Satish Kumar stays strongly,“We need the greening of education rather than the screening of education. Our children need to learn not only about Nature, but also from Nature. They need to learn from forests and farming, from permaculture and agriculture, from agro-ecology and organic gardening, from marine life and wild-life. Such knowledge and skills cannot be learnt by looking at computer screens…A computer is a box. it teaches you to think within the box. If you want to think outside of the box, you need to go out into your community, and out into the natural world. Children need to go into Nature with experienced teachers. Nature herself is the best and the greatest teacher. With the combination of human teacher and Nature teacher, assisted by a limited amount of internet, children will gain a much more rounded education than through the digitally controlled and centralized system proposed by the techno-giants.”

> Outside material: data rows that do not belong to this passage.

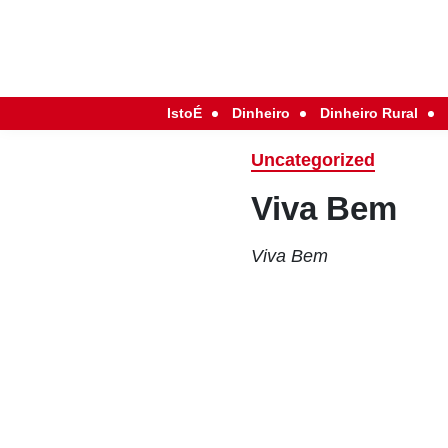
IstoÉ
Dinheiro
Dinheiro Rural
Uncategorized
Viva Bem
Viva Bem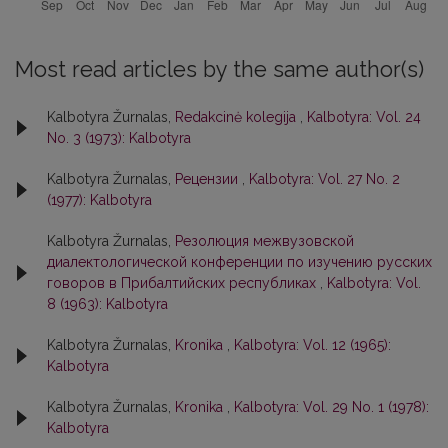
Most read articles by the same author(s)
Kalbotyra Žurnalas,
Redakcinė kolegija
,
Kalbotyra: Vol. 24
No. 3 (1973): Kalbotyra
Kalbotyra Žurnalas,
Рецензии
,
Kalbotyra: Vol. 27 No. 2
(1977): Kalbotyra
Kalbotyra Žurnalas,
Резолюция межвузовской
диалектологической конференции по изучению русских
говоров в Прибалтийских республиках
,
Kalbotyra: Vol.
8 (1963): Kalbotyra
Kalbotyra Žurnalas,
Kronika
,
Kalbotyra: Vol. 12 (1965):
Kalbotyra
Kalbotyra Žurnalas,
Kronika
,
Kalbotyra: Vol. 29 No. 1 (1978):
Kalbotyra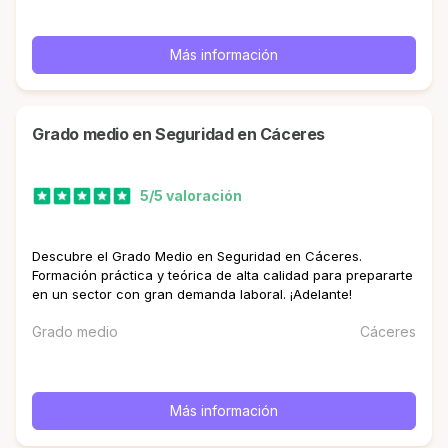
Más información
Grado medio en Seguridad en Cáceres
5/5 valoración
Descubre el Grado Medio en Seguridad en Cáceres.
Formación práctica y teórica de alta calidad para prepararte
en un sector con gran demanda laboral. ¡Adelante!
Grado medio
Cáceres
Más información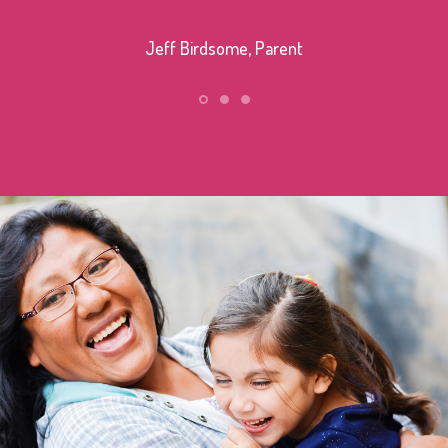
Jeff Birdsome, Parent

This understanding of education leads Satish Kumar to warn, “Placing the future of our children in the hands of a few digital giants like Google, Microsoft and Amazon that had been put in charge of educational systems would be a recipe for digital dictatorship and would open the door to disaster. If democratic societies are opposed to military dictatorship, why should they embrace corporate dictatorship?”
Technology has its role, but this role should not be overplayed. Satish Kumar concludes – “Technology has a place in education, but let us keep it in its place and not allow it to dominate our lives and the lives of our children. Technology is a good servant, but a bad master.”